Desert Thunder Background

(More Information about the Desert Thunder)

My art mentor and friend, Bob Killen and I were driving south along Kelso Cima Road in the Mojave National Preserve, just before sunrise, looking for unusual things to image. We stopped at Cedar Canyon Road, turned left and crossed over the Union Pacific Railroad, stopping to look both ways for a safe crossing. About 800 feet to the north, we could see the green lights of the Railroad Signal warning us that a train would be coming in the not-too-distant future and more importantly, suggesting that we move along quickly.

Bob and I simultaneously observed how the green light reflected off the twin rails in the dark, and, in that 2018 moment, a project began, pursuing images of and about trains that traversed through the Preserve.

The Mojave National Preserve consists of 1.6 million acres of high desert lands, encompassing the swelling, curved batholith that is Cima Dome, the gorgeous Kelso Dunes, and the Providence Mountains with their layer upon layer of exposed rock strata. Completed in 1905, the Union Pacific Railroad passes through the Preserve, one of the last few active freight lines running through an American national park or preserve.

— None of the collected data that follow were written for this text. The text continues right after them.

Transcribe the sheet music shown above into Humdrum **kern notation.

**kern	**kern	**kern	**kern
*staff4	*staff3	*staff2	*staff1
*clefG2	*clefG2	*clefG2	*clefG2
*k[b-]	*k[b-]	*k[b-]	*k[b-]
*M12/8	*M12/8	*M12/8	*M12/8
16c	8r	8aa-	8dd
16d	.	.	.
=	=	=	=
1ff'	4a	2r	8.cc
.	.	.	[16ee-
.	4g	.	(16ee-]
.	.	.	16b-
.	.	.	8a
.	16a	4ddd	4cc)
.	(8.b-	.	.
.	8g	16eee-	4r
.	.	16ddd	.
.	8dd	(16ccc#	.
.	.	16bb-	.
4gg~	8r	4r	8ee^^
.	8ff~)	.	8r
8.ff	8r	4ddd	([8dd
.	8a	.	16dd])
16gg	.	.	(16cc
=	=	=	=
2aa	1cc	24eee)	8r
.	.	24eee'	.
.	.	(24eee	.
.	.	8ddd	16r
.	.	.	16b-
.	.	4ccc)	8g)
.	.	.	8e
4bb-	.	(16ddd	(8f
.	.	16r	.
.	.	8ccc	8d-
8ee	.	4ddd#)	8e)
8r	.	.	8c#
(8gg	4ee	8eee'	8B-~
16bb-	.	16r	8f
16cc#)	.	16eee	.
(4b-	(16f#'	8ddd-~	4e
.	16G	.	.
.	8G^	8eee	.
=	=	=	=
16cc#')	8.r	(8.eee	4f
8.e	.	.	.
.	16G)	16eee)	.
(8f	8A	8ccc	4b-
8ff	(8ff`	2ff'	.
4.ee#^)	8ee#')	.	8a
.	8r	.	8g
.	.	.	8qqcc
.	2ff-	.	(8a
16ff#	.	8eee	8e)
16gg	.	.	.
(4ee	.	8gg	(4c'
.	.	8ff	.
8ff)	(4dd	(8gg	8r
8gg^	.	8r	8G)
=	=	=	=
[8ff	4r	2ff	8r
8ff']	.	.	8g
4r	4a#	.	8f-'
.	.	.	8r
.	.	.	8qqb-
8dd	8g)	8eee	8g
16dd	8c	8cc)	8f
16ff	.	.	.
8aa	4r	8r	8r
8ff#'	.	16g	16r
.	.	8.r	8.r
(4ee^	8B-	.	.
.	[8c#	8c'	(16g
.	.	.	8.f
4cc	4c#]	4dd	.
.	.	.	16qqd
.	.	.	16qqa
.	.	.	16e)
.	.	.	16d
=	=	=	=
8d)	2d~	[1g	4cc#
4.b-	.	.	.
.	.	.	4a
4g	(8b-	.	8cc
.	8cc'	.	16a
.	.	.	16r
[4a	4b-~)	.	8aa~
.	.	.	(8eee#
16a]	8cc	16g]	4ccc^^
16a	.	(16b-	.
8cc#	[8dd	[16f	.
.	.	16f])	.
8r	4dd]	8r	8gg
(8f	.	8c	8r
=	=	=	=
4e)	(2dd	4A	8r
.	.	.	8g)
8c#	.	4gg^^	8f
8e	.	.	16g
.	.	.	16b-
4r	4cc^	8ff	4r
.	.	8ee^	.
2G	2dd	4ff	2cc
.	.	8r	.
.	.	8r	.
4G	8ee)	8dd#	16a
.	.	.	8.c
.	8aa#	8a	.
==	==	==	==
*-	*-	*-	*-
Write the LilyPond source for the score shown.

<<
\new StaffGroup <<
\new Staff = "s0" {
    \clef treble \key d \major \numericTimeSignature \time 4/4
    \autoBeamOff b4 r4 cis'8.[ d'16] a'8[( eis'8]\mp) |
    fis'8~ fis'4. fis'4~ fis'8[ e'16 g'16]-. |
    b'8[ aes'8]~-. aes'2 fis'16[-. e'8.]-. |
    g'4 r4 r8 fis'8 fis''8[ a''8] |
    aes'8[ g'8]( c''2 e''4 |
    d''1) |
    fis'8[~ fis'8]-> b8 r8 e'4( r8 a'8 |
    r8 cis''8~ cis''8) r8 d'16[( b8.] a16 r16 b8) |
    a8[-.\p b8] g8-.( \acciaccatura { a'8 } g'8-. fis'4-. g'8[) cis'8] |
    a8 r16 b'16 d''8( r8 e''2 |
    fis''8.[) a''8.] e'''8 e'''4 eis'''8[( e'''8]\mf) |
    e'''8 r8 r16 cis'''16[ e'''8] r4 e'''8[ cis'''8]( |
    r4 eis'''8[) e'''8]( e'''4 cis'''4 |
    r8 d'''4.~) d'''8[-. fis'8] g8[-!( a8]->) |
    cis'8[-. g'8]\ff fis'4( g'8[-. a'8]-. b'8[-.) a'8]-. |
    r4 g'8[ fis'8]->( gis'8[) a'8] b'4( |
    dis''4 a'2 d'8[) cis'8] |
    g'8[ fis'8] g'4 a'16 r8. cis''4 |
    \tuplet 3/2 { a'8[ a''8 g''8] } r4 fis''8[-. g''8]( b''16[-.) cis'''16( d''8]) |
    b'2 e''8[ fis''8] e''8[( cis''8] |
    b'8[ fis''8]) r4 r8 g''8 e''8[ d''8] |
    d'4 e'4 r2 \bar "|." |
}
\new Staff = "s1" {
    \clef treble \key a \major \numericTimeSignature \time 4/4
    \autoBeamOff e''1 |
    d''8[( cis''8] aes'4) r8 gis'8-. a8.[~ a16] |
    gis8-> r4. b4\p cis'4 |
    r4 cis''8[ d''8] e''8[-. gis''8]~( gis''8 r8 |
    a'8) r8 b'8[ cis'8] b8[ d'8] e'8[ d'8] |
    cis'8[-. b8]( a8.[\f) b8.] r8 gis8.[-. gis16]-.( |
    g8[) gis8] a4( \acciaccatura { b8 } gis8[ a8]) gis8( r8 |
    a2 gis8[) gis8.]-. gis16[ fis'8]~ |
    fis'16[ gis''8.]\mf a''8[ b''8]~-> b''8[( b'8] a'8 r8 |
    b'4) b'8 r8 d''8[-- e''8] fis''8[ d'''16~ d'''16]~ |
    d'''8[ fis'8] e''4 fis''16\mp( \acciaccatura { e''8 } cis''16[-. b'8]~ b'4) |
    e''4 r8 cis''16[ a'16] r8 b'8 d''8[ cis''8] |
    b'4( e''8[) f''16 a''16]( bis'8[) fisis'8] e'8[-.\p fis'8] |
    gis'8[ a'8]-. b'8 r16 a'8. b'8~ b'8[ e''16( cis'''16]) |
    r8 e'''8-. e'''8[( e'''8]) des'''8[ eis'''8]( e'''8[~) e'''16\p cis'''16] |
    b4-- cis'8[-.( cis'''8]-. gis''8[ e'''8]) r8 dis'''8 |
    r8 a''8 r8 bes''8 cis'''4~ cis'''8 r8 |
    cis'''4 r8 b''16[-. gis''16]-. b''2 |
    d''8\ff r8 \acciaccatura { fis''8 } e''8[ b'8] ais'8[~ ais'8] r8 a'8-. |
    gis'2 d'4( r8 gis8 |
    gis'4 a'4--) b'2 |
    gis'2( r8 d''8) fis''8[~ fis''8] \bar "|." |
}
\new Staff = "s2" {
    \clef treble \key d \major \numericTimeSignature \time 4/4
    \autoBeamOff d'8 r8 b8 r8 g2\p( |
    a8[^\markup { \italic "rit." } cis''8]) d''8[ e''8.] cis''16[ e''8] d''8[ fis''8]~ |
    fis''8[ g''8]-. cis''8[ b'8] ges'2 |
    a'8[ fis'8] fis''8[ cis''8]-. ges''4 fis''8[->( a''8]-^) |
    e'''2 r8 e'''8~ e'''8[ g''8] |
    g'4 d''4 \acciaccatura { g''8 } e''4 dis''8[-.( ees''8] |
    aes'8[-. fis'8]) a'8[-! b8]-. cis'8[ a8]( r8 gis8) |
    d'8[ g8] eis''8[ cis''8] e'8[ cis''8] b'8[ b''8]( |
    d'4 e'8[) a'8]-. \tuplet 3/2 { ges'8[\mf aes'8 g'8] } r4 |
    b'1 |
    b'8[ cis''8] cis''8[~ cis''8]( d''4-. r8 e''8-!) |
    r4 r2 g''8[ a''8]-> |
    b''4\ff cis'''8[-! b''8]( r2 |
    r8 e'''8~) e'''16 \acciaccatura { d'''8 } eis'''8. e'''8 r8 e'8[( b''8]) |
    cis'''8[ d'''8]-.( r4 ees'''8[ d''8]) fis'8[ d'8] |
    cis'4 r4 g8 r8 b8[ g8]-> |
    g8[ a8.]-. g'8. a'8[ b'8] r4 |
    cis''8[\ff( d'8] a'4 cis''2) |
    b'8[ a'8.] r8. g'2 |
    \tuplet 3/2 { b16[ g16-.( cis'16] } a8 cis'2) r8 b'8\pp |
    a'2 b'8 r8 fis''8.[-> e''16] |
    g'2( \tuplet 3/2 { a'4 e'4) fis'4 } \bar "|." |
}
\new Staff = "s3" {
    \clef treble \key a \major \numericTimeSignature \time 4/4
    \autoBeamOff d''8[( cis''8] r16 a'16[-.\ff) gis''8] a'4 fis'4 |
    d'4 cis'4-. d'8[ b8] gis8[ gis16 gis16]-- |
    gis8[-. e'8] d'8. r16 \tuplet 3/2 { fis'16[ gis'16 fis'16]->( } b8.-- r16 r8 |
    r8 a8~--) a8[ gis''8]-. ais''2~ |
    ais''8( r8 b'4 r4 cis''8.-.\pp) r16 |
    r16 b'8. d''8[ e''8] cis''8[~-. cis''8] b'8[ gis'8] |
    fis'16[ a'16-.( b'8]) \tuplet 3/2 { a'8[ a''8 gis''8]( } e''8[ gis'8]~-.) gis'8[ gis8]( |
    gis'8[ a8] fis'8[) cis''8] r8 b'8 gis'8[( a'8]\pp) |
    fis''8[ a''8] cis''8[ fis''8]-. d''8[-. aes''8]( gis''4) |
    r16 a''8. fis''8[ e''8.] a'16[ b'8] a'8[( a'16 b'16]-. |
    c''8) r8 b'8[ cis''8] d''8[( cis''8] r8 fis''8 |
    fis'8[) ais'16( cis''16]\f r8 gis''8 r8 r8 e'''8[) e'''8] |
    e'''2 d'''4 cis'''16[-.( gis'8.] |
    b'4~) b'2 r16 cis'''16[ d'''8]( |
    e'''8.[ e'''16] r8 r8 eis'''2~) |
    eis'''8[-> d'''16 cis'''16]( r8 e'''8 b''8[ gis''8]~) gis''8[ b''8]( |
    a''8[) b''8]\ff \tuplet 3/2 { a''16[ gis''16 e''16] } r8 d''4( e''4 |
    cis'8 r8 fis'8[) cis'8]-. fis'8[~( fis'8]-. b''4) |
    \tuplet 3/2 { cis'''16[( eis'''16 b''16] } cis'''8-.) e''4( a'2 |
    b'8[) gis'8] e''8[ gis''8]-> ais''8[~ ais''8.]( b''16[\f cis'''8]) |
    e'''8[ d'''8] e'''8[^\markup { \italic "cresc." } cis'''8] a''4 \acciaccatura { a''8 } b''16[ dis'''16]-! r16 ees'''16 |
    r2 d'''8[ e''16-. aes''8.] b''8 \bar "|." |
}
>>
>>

I had been visiting the Preserve for about a year and was in the formative stages of a contemporary art photo documentary project featuring abandoned and oxidized metals. I eventually completed that project and in 2020, at the start of the Pandemic, exhibited my images of rusted and abandoned metals as the solo show Oxidized!, at the Progress Gallery in Pomona, CA.

My visits to the Mojave National Preserve changed from imaging abandoned and rusted metals to the railroad tracks and their influences on the environment. I began taking night images, approaching trains as they idled on sidings, before they safely proceeded onto the mainline after a passing train. To gain the full essence of these mile long vehicles of commerce, I captured images from as close as I dared stand as they passed by at different speeds, sometimes inadvisedly reaching out and grazing my gloved hand along their metallic surfaces as they sped by. I found that bridge and culvert crossings gave me a distinctly unique perspective of passing trains, and that the red and green railroad lights added another dimension to my night imaging, not just reflections on the rails, but the speed of the passing cars distorting the light.

But most importantly, I briefly glimpsed the lonely job train conductors had, driving their mammoth machines in rainy, windy, or overheated conditions, through the desolate and isolated high desert environment. My favorite places for imaging along the Railroad tracks confirmed significant temporal yet mostly localized impacts the passing trains had, in noise, vibration and just the sense of their immense size.

And as many as 20 or more trains pass through the Preserve on any given day, their passing occurs quickly, and not on a predetermined schedule. Opportunities were missed if I didn’t have my tripod and camera set up to correspond to the current environmental conditions. Occasionally, one could see them approaching from miles away; if crawling up the long grade from the Kelso Depot, the trains seemed to suddenly close the gap and just as suddenly, move past. Was my imagination playing tricks and did a train just pass by? My images confirmed that yes indeed a train just passed, and then it was gone, evidence of its passing limited to a red railroad light and the smell of burnt diesel fuel.

Finally, I came to appreciate the opportunity to image trains in any manner my mind could conjure, without fear of being confronted by officials. My safety was my own concern; I appreciated that imaging trains in this manner was an uncommon privilege, not something I would be allowed to do in an urban area closer to home. Respecting the importance and difficulty of the conductor’s job, I let each conductor know I was in their presence, by waving at both stopped and passing engines, and rarely did I not receive the blast of a horn in recognition.